### YOUR TASK
Extract each line of the material that follows exactly and omit its pictures.

=======

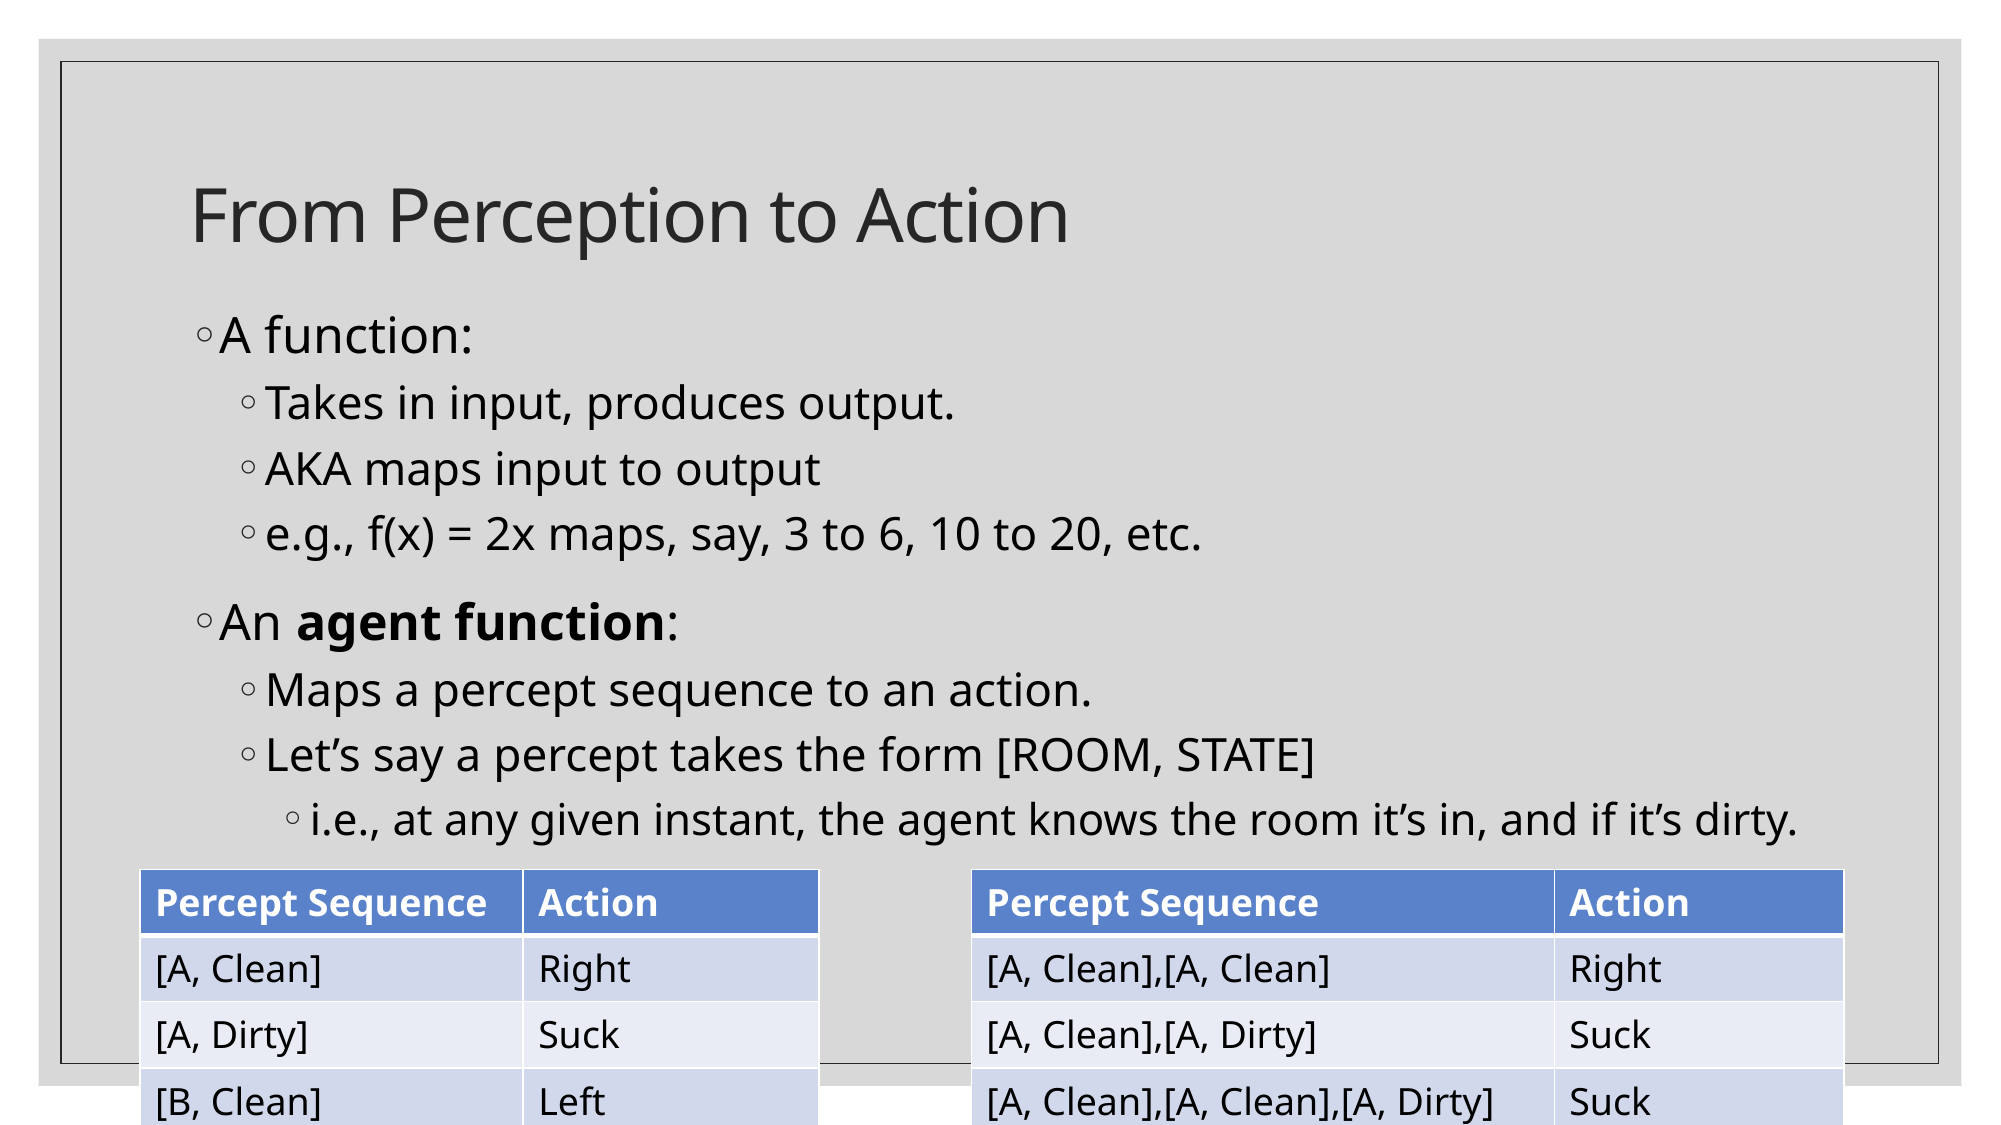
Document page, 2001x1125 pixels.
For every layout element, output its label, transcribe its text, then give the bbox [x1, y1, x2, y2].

table_cell Right [524, 938, 818, 1001]
table_header Action [524, 870, 818, 933]
table_cell [B, Clean] [141, 1069, 522, 1125]
table_cell [A, Clean],[A, Clean] [972, 938, 1554, 1001]
table_cell [A, Dirty] [141, 1002, 522, 1067]
table_header Percept Sequence [141, 870, 522, 933]
table_cell Suck [524, 1002, 818, 1067]
table_cell Suck [1555, 1002, 1843, 1067]
table_cell [A, Clean] [141, 938, 522, 1001]
list A function: Takes in input, produces output. AKA maps input to output e.g., f(x) = 2x maps, say, 3 to 6, 10 to 20, etc. An agent function: Maps a percept sequence to an action. Let’s say a percept takes the form [ROOM, STATE] i.e., at any given instant, the agent knows the room it’s in, and if it’s dirty. [174, 284, 1825, 916]
table_cell [A, Clean],[A, Clean],[A, Dirty] [972, 1069, 1554, 1125]
title From Perception to Action [174, 105, 1825, 284]
table_header Percept Sequence [972, 870, 1554, 933]
table_cell Left [524, 1069, 818, 1125]
table_cell Suck [1555, 1069, 1843, 1125]
table_cell Right [1555, 938, 1843, 1001]
table_header Action [1555, 870, 1843, 933]
table_cell [A, Clean],[A, Dirty] [972, 1002, 1554, 1067]
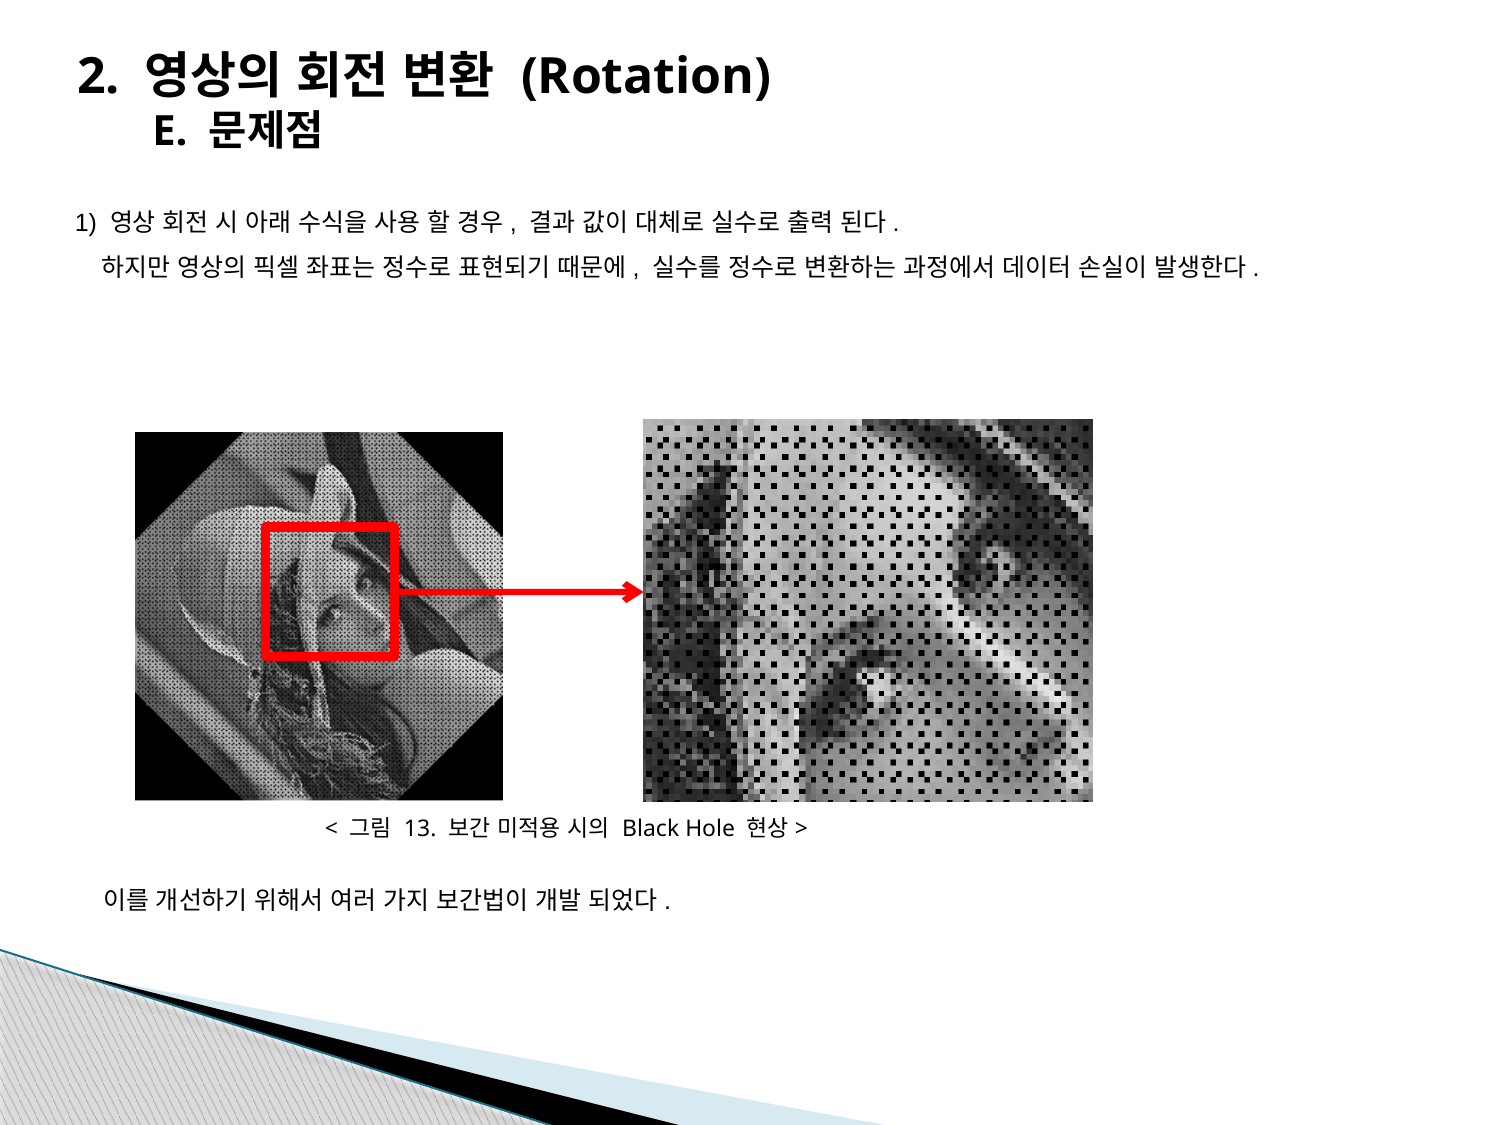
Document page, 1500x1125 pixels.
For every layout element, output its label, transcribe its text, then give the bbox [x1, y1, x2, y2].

text_box < 그림 13. 보간 미적용 시의 Black Hole 현상> [309, 805, 823, 849]
picture [643, 419, 1093, 803]
text_box 1) 영상 회전 시 아래 수식을 사용 할 경우, 결과 값이 대체로 실수로 출력 된다. 하지만 영상의 픽셀 좌표는 정수로 표현되기 때문에, 실수를 정수로 변환하는 과정에서 데이터 손실이 발생한다. [59, 184, 1454, 334]
text_box 2. 영상의 회전 변환 (Rotation) E. 문제점 [62, 36, 787, 162]
picture [135, 432, 503, 803]
text_box 이를 개선하기 위해서 여러 가지 보간법이 개발 되었다. [88, 862, 1412, 922]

=======

### WORKED SOLUTION
Document page, 2001x1125 pixels.
For every layout element, output its label, transcribe its text, then give the bbox [x1, y1, x2, y2].

table_cell Right [524, 938, 818, 1001]
table_header Action [524, 870, 818, 933]
table_cell [B, Clean] [141, 1069, 522, 1125]
table_cell [A, Clean],[A, Clean] [972, 938, 1554, 1001]
table_cell [A, Dirty] [141, 1002, 522, 1067]
table_header Percept Sequence [141, 870, 522, 933]
table_cell Suck [524, 1002, 818, 1067]
table_cell Suck [1555, 1002, 1843, 1067]
table_cell [A, Clean] [141, 938, 522, 1001]
list A function: Takes in input, produces output. AKA maps input to output e.g., f(x) = 2x maps, say, 3 to 6, 10 to 20, etc. An agent function: Maps a percept sequence to an action. Let’s say a percept takes the form [ROOM, STATE] i.e., at any given instant, the agent knows the room it’s in, and if it’s dirty. [174, 284, 1825, 916]
table_cell [A, Clean],[A, Clean],[A, Dirty] [972, 1069, 1554, 1125]
title From Perception to Action [174, 105, 1825, 284]
table_header Percept Sequence [972, 870, 1554, 933]
table_cell Left [524, 1069, 818, 1125]
table_cell Suck [1555, 1069, 1843, 1125]
table_cell Right [1555, 938, 1843, 1001]
table_header Action [1555, 870, 1843, 933]
table_cell [A, Clean],[A, Dirty] [972, 1002, 1554, 1067]
Document page, 1500x1125 pixels.
For every layout element, output its label, transcribe its text, then give the bbox [x1, y1, x2, y2].

text_box < 그림 13. 보간 미적용 시의 Black Hole 현상> [309, 805, 823, 849]
picture [643, 419, 1093, 803]
text_box 1) 영상 회전 시 아래 수식을 사용 할 경우, 결과 값이 대체로 실수로 출력 된다. 하지만 영상의 픽셀 좌표는 정수로 표현되기 때문에, 실수를 정수로 변환하는 과정에서 데이터 손실이 발생한다. [59, 184, 1454, 334]
text_box 2. 영상의 회전 변환 (Rotation) E. 문제점 [62, 36, 787, 162]
picture [135, 432, 503, 803]
text_box 이를 개선하기 위해서 여러 가지 보간법이 개발 되었다. [88, 862, 1412, 922]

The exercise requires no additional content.